La comunicazione è arrivata direttamente dall’amministratore delegato di Almaviva, Andrea Antonelli, nell’intranet aziendale: siamo riusciti a ottenere la commessa Wind, quindi ci troviamo nelle condizioni di salvare i 1500 posti a rischio, ma c’è un “ma”. La decisione del colosso telefonico, che proprio in questi giorni sta definendo una fusione con la concorrente 3, è legata a una «riserva»: viene richiesta una tariffa al minuto inferiore del 14% rispetto a quella attuale, e così il gruppo di Alberto Tripi butta la palla nel campo dei sindacati. Si dovrà raggiungere un accordo per «conseguire – parole dell’ad – l’indispensabile sostenibilità economica delle attività», altrimenti non se ne farà nulla. La dead line per chiudere le trattative è fissata per il 31 marzo.

È chiaro che per «sostenibilità economica» si intende tagliare in qualche modo il costo del lavoro, almeno da parte del gruppo di call center: e allora si fa di nuovo spazio un’ipotesi già ventilata qualche mese fa, ovvero la possibilità che Almaviva chieda una deroga al contratto nazionale. Ovviamente peggiorativa. Una possibilità che, se passasse, rappresenterebbe un precedente: e non solo per il settore delle tlc. Ma già nel gruppo sarebbe deleteria, almeno per le buste paga dei dipendenti: perché presto verrà a scadenza la commessa Telecom, e poi quella Sky. Tutti i committenti potrebbero insomma pretendere di scambiare forti sconti con un bella sforbiciata ai salari.

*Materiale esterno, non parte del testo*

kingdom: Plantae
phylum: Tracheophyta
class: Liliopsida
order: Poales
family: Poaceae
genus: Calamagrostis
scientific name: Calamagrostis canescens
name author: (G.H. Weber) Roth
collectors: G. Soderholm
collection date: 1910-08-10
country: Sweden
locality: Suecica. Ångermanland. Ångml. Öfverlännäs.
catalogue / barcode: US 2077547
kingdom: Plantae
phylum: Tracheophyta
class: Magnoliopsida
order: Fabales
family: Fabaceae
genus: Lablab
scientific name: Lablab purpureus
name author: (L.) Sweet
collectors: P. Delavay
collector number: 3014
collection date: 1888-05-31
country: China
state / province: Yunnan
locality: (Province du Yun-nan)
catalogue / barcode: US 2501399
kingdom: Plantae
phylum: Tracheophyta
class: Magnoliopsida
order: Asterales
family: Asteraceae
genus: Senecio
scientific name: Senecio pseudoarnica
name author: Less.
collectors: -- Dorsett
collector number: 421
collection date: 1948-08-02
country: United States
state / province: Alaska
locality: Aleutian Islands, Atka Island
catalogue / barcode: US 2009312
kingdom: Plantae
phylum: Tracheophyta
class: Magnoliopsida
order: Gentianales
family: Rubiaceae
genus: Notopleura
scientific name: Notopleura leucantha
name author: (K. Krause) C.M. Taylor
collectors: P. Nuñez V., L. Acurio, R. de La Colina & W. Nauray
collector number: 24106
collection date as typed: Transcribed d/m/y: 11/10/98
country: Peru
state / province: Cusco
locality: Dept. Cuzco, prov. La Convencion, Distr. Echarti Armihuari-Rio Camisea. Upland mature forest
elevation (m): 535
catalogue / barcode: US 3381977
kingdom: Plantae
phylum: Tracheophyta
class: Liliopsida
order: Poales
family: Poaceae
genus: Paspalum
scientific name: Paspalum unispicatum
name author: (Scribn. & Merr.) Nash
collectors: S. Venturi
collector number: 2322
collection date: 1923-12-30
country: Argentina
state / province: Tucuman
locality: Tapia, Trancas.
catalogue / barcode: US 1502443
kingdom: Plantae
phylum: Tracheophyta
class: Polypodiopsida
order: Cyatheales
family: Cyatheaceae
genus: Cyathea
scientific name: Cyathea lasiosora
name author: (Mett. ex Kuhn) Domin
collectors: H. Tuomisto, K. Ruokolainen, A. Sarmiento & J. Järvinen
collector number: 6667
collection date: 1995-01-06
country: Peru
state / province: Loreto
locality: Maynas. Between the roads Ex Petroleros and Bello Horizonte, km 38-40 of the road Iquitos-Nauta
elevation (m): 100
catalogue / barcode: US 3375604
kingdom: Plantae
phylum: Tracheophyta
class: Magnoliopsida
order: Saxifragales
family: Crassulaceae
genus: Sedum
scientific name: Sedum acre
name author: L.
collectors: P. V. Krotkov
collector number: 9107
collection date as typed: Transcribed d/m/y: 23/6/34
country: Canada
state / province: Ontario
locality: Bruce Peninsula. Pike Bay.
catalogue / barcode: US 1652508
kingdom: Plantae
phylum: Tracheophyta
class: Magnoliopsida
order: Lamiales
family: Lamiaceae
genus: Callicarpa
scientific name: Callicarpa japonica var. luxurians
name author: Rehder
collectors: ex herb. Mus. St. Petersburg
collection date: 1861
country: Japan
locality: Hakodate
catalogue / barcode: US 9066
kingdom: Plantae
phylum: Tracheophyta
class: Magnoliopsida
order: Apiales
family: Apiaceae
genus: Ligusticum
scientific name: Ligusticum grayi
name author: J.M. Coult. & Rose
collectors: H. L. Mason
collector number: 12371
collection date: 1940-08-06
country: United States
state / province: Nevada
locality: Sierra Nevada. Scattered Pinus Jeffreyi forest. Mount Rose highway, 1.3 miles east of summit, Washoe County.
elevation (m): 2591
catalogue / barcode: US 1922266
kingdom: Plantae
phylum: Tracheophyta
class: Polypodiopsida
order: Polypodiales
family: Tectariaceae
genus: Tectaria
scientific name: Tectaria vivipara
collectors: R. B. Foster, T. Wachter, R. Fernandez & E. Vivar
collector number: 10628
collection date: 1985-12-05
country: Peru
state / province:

In alternativa, Almaviva potrebbe proporre di dimezzare le ore di lavoro, così come in questi giorni sta chiedendo un’altra azienda, la Infocontact, per conservare il posto ai suoi 1590 addetti calabresi. O, ancora, potrebbe accelerare sul pedale degli esuberi, mettendo comunque alcune cuffiette in cassa o addirittura in mobilità, visto che in ogni caso già da due anni i 9 mila dipendenti del gruppo romano stanno in solidarietà al 20% (pari a circa 1800 esuberi strutturali).

Ipotesi che per il momento vengono respinte dai sindacati: «È una cosa che non esiste: Almaviva sa bene che non c’è la nostra disponibilità alla deroga dei contratti, né a tagliare i salari», dice Michele Azzola, segretario nazionale Slc Cgil. Da parte della Uilcom, stesso no, e anzi quasi per scaramanzia si ipotizza che simili richieste, l’azienda, non le voglia neppure fare: «Siamo consapevoli di dovere affrontare una trattativa non scontata per garantire i diritti – dice il segretario siciliano Giuseppe Tumminia – Ma di positivo c’è la decisione di Almaviva di abbandonare alcune “fantasiose” richieste come il passaggio di tutti i lavoratori a 4 ore o la deroga al contratto nazionale».

Intanto gli operatori non mollano e la mobilitazione di #IosonoAlmaviva, gruppo seguitissimo e molto attivo sui social, è confermata. Alice Violante, delegata Uilcom di Palermo, è tra le organizzatrici di un flash mob, domenica nel capoluogo siciliano: «Ci vediamo alle 17 davanti al teatro Politeama, speriamo di essere in tanti», dice. «Non possiamo accettare lo scambio tra il salario e il posto di lavoro – continua – Qui siamo già in solidarietà da tre anni, molti di noi sono part time, non abbiamo un integrativo». Quanto ancora si può tagliare, insomma? «Forse potremmo andare a lavorare gratis, tagliarci le ferie», dice ironicamente, e con amarezza, un altro operatore in cuffietta.

Ma le vertenze dei call center non finiscono qui. A Roma restano in bilico i 270 addetti allo 060606 del Comune: anche loro Almaviva, ma la commessa è già passata al gruppo Abramo. Idem per i circa 200 del Comune di Milano, la cui commessa è passata alla Visiant: «I due sindaci, Marino e Pisapia, non ci hanno dato risposte soddisfacenti», dice Azzola, della Slc Cgil.

Stesso problema per 400 addetti della People Care di Livorno, che hanno perso la commessa di Seat Pagine Gialle. Mentre la E-Care si è spinta oltre: «Da gennaio ha messo in cassa 400 persone a Milano, e nel frattempo ha vinto la commessa delle Poste che prima gestivano 300 addetti della Gepin di Casavatore – dice Azzola – Ma si rifiuta di passare i volumi di traffico delle Poste ai milanesi, e così ora sono in 700 a rischiare il posto».

Le aziende infatti oggi preferiscono assumere personale nuovo, con il contratto a tutele crescenti e i relativi incentivi. E i vecchi dipendenti vengono messi in cassa o in mobilità, con un doppio costo per la collettività.